A strong recommendation engine is equivalent to a healthy backbone for any businesses and it is equivalent to an efficient online salesman for the customers.
The agility of recommendation engines in the age of data influx is a key determining factor for acquiring profit and most importantly driving a nuanced shopping experience thus proving to be more beneficial for both the customers as well as for businesses.
An efficient recommendation has also proven to help when it comes to decision making and are considered to be an effective way of selling products.
According to a study by McKinsey, 35 per cent of what consumers purchase on Amazon and 75 per cent of what they watch on Netflix come from product recommendations based on strong algorithms. In order to achieve the same, Amazon is using collaborative filtering to overcome the issue of scalability.
“The market is overcrowded with products, so the problem that the users face is the overloading of choices and here is where the recommendation come into being,” Dyuti Lal, CEO and Co-Founder of Nikhil Analytics, an analytics and machine learning consulting firm.
Advantages of the recommendation system for businesses
Streamlining data and making the right recommendation: One of the primary use cases of having a robust recommendation is that it will ensure increased customer engagement. Often, customers can be overwhelmed by scores of options that are available for them. Thus by narrowing down and by making the right recommendation, businesses can ensure that customers are satisfied with their product offerings.
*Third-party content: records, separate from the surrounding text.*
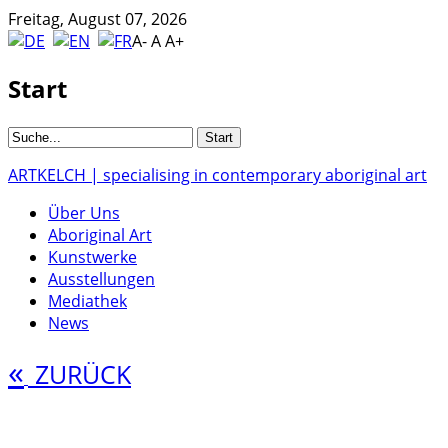
Freitag, August 07, 2026
A-
A
A+
Start
ARTKELCH | specialising in contemporary aboriginal art
Über Uns
Aboriginal Art
Kunstwerke
Ausstellungen
Mediathek
News
«
ZURÜCK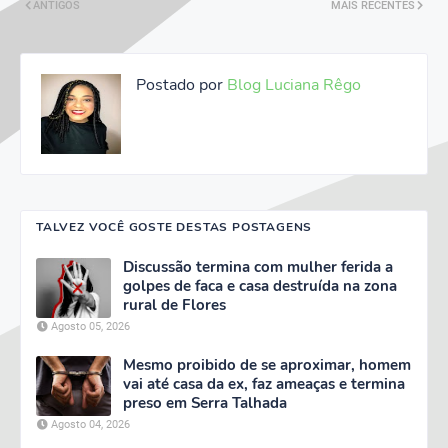
ANTIGOS
MAIS RECENTES
Postado por
Blog Luciana Rêgo
TALVEZ VOCÊ GOSTE DESTAS POSTAGENS
Discussão termina com mulher ferida a
golpes de faca e casa destruída na zona
rural de Flores
Agosto 05, 2026
Mesmo proibido de se aproximar, homem
vai até casa da ex, faz ameaças e termina
preso em Serra Talhada
Agosto 04, 2026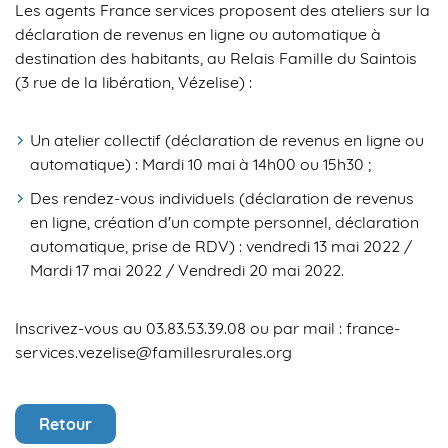
Les agents France services proposent des ateliers sur la
déclaration de revenus en ligne ou automatique à
destination des habitants, au Relais Famille du Saintois
(3 rue de la libération, Vézelise) :
Un atelier collectif (déclaration de revenus en ligne ou
automatique) :
Mardi 10 mai à 14h00 ou 15h30 ;
Des rendez-vous individuels (déclaration de revenus
en ligne, création d'un compte personnel, déclaration
automatique, prise de RDV)
:
vendredi 13 mai 2022 /
Mardi 17 mai 2022 / Vendredi 20 mai 2022.
Inscrivez-vous au 03.83.53.39.08 ou par mail : france-
services.vezelise@famillesrurales.org
Retour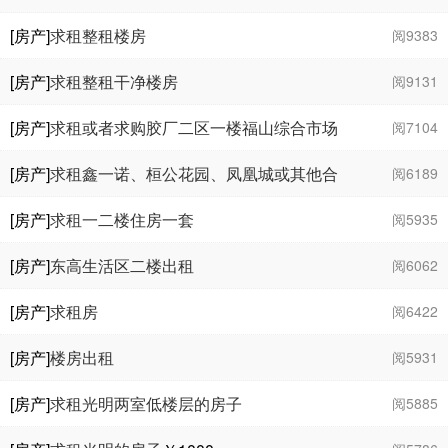
[房产]
求租整租楼房
阅9383
[房产]
求租整租干净楼房
阅9131
[房产]
求租或者求购胶厂二区一楼福山综合市场
阅7104
北边房子
[房产]
求租鑫一诺、桓公花园、凤凰城或其他合
阅6189
眼缘房子！
[房产]
求租一二楼住房一套
阅5935
[房产]
东高生活区二楼出租
阅6062
[房产]
求租房
阅6422
[房产]
楼房出租
阅5931
[房产]
求租光明两室低楼层的房子
阅5885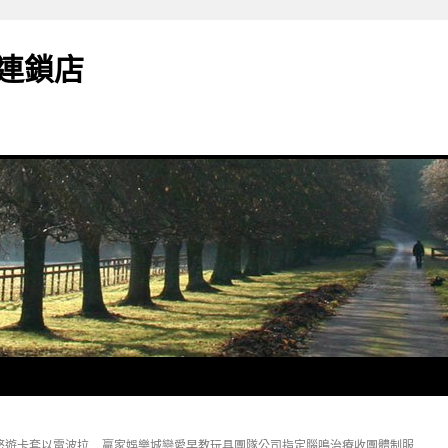
連鎖店
悠遊卡套以電波拉
贏家娛樂城戀愛早教玩具團隊公司指定腦鳴治療收團體制服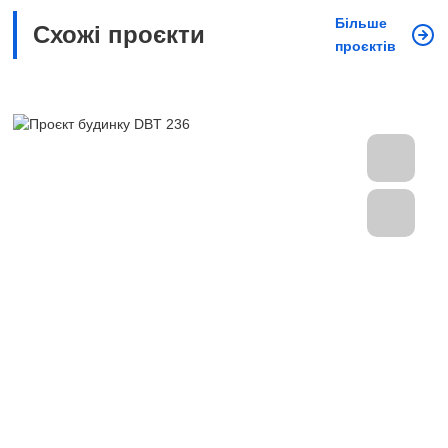
Більше
Схожі проєкти
проєктів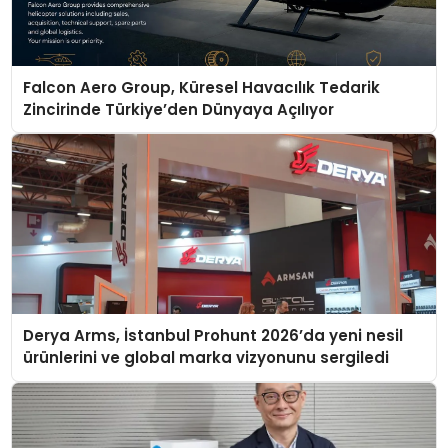
Falcon Aero Group, Küresel Havacılık Tedarik
Zincirinde Türkiye’den Dünyaya Açılıyor
Derya Arms, İstanbul Prohunt 2026’da yeni nesil
ürünlerini ve global marka vizyonunu sergiledi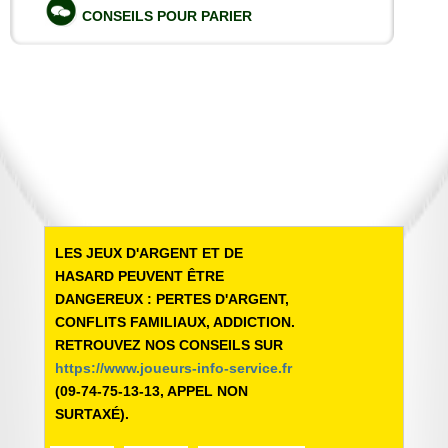
CONSEILS POUR PARIER
LES JEUX D'ARGENT ET DE
HASARD PEUVENT ÊTRE
DANGEREUX : PERTES D'ARGENT,
CONFLITS FAMILIAUX, ADDICTION.
RETROUVEZ NOS CONSEILS SUR
https://www.joueurs-info-service.fr
(09-74-75-13-13, APPEL NON
SURTAXÉ).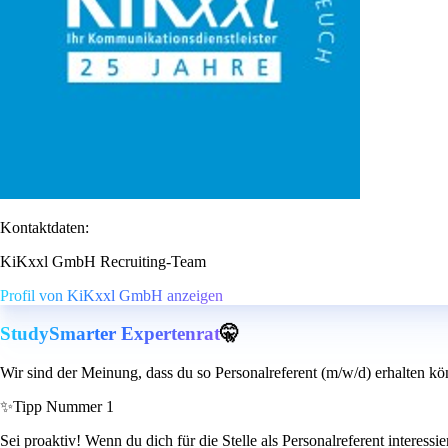
Kontaktdaten:
KiKxxl GmbH Recruiting-Team
Profil von KiKxxl GmbH anzeigen
StudySmarter Expertenrat
🤫
Wir sind der Meinung, dass du so Personalreferent (m/w/d) erhalten kö
✨
Tipp Nummer 1
Sei proaktiv! Wenn du dich für die Stelle als Personalreferent interessi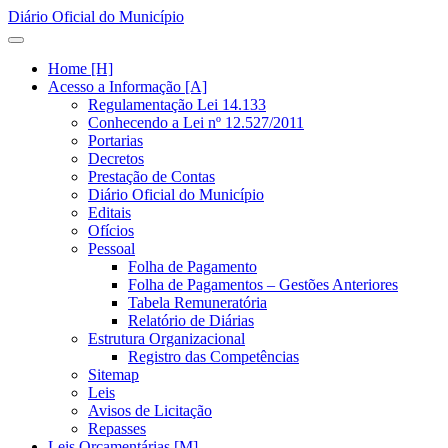
Diário Oficial do Município
Home [H]
Acesso a Informação [A]
Regulamentação Lei 14.133
Conhecendo a Lei nº 12.527/2011
Portarias
Decretos
Prestação de Contas
Diário Oficial do Município
Editais
Ofícios
Pessoal
Folha de Pagamento
Folha de Pagamentos – Gestões Anteriores
Tabela Remuneratória
Relatório de Diárias
Estrutura Organizacional
Registro das Competências
Sitemap
Leis
Avisos de Licitação
Repasses
Leis Orçamentárias [M]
Customer engagement: By providing the right recommendation and directing the customers to buy the right product, businesses have the benefit of increasing the average order value in addition product per order.
Automating recommendation and customisation: E-commerce site and apps typically generate millions of data per millisecond and have multiple users on the website simultaneously, hence it is impossible to manually address to their requests, thus by identifying shopping patterns and preferences, a recommendation system ensure that customisation is ensured and thus workload on the back-end engineers are brought down.
Overspecialisation can be a problem
Though recommendation systems have proven to be more resourceful, it does have its own limitations as well. One of the biggest issues associated with the content-based analysis is that it can lead to over specialisation and sparsity of data.
Speaking about the role of the recommendation engine in solving the issue of information overload, Sai Sreenivas Kodur, Co-Founder and CTO at Spoonshot said, “We do rely on content-based filtering for recommendation systems, but it has got problems as the recommendations could get over specialised. To solve this problem, we also rely on a bit of a hybrid form of collaborative filtering.”
The startup established in 2015, relies on machine learning and AI for curating content on people’s taste and food preference for their numerous food-tech clients. The startup heavily depends on their proprietary recommendation system to bridge the gap between consumer expectation and the actual service delivery by business.
Highlighting some of the problems ascribed to collaborative filtering, Lal says “One of the problems that a user faces while visiting a website is cold start problem, as initially there is no data upon which a particular product could be recommended.” To validate how good their recommendation system is Nikhil Analytics have divided their data frame into train and test.
Stating that content-based filtering poses the challenge of limited recommendation based on a particular keyword, Lal says that the only way to overcome these limitations is to rely on hybrid filtering. “How the system works is by combining the inputs from the collaborative filtering algorithms as well as from content-based recommendation to get the final recommendation,” Lal explains.